Şeytanın Uğraştığı Üç Kısım Insan
Bir gün bir mescit yapılacaktı. Mescidin kıblesini tayin ederken ihtilaf çıktı. Bazı insanlar kıblenin bir yönde; bazıları da başka yönde olduğunu söylediler. Bunun üzerine Yahyâ Îdili, kıble tarafında bulunan dağa "Alçal!" diye seslenince, dağ alçaldı ve Kâbe-i muazzama gözüktü. Orada bulunanların hepsi, Kâbe-i muazzamayı gördüler.
Şeyh Zerrûk, Yahyâ Îdili'ye çok hürmet ederdi. Çünkü bâtın, tasavvuf ilmini ondan almıştı. Bir gün bir kelimenin harfleri hakkında ihtilaf edildi. Hemzeli mi, yoksa hemzesiz mi olacak diye Yahyâ Îdili'ye sordular. O da hemzeli olacak dedi. Şeyh Zerrûk'un içinde az bir şüphe olup, böyle olduğuna tam kanaat getirememişti. Yahyâ Îdili, Şeyh Zerrûk'un başını okşayarak; "İşte Levh-i mahfûz, bak!" dedi. Allahü teâlâ Zerrûk'un gözünden perdeyi kaldırdı ve Levh-i mahfûzu gördü. Yahya Îdili'nin buyurduğu gibi idi.

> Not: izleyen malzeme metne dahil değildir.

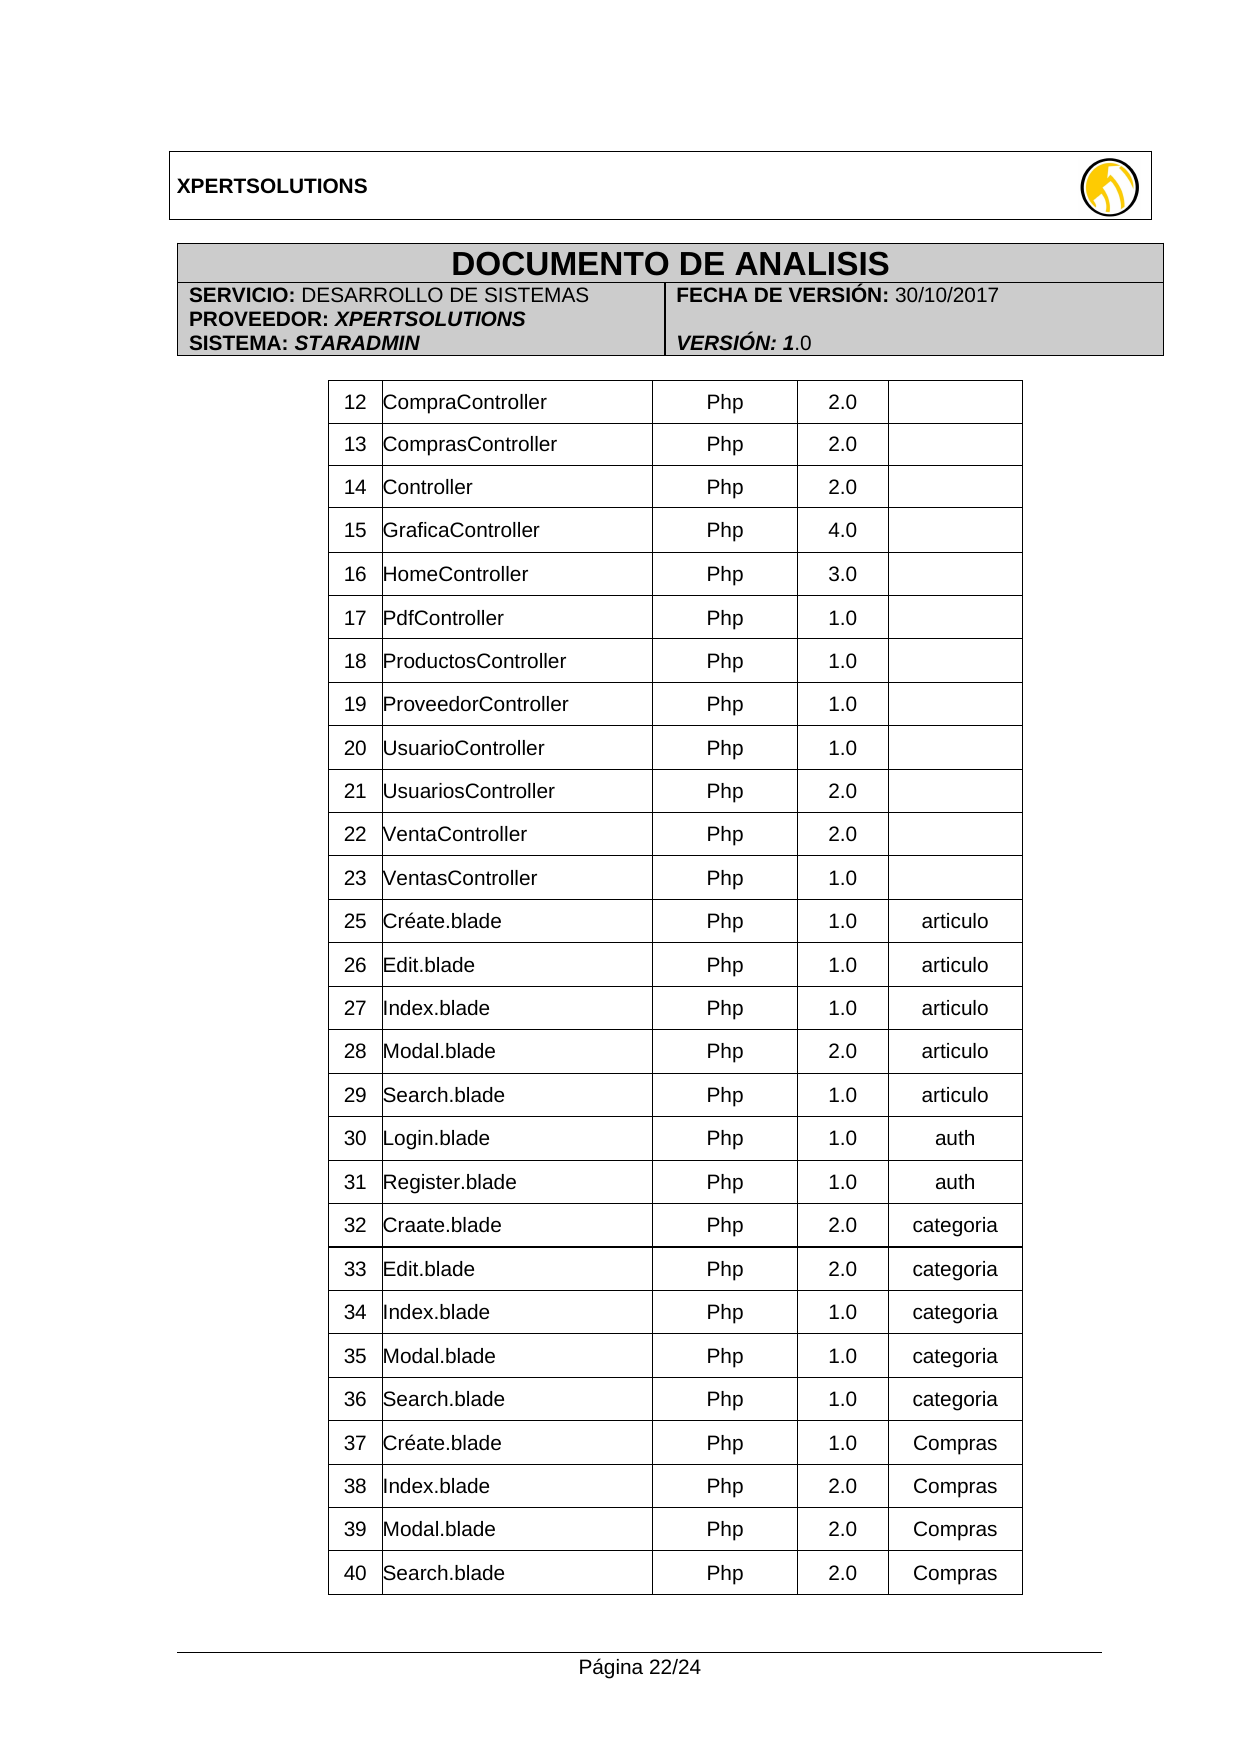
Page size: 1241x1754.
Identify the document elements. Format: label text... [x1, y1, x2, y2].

table_cell 32 [329, 1204, 382, 1246]
table_cell 1.0 [798, 726, 888, 768]
table_cell Edit.blade [383, 1248, 652, 1290]
table_cell 15 [329, 508, 382, 552]
table_cell 2.0 [798, 1551, 888, 1594]
table_cell Search.blade [383, 1074, 652, 1116]
table_cell Php [653, 900, 797, 942]
table_cell UsuarioController [383, 726, 652, 768]
table_cell 4.0 [798, 508, 888, 552]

Büyük âlim Tevâti, talebelerinden birini zeytinyağı getirmesi için Yahyâ Îdili'ye gönderdi. Yahyâ Îdili, gelen talebeye bir miktar zeytinyağı verdi. "Hocanız Tevâti'nin yanına varıncaya kadar kimseye bir şey söylemeden götürünüz" dedi. Talebe, yolda bazı arkadaşlarına rastladı. Onlar o talebeye hâl hatır sordular. O da Yahyâ Îdili'nin sözünü unutarak onlarla konuştu. Becâye'ye geldiğinde kapların içinde sadece zeytin kabukları olduğunu gördüler. Meseleyi hocaları Tevâti'ye anlattılar. Tevâti onlara; "Eğer tenbihe uyup, sussaydınız, arkadaşlarınızla yolda konuşmasaydınız böyle olmazdı. Emre muhalefet ettiniz, böyle oldu" dedi. Sohbetlerinde buyurdu ki:
"Bir gün Yahyâ aleyhisselâm şeytanı gördü. Ona; "Bana, insanlara nasıl musallat olduğunu anlat!" buyurdu. Şeytan şöyle anlattı: "Bize göre insanların hepsi üç kısımdır. Birinci kısmı siz peygamberlersiniz. Biz, size, hiç güç yetiremeyiz. İkinci kısımda olanlarla çok uğraşırız, nihayet onu aldatırız. Ama o hemen tövbe eder ve bizim uğraşmamız boşa gider. Lakin biz peşini bırakmayız. Yine çok uğraşırız. Nihayet aldatırız. Fakat onlar gene tövbe eder, bizim uğraşmamız gene boşa gitmiş olur. Yani bu kısım insanlardan ne memnun oluruz ne de ümit keseriz. Üçüncü kısımdaki insanlara gelince, onlar bizim emrimizdedir ve onlara istediğimizi yaptırırız."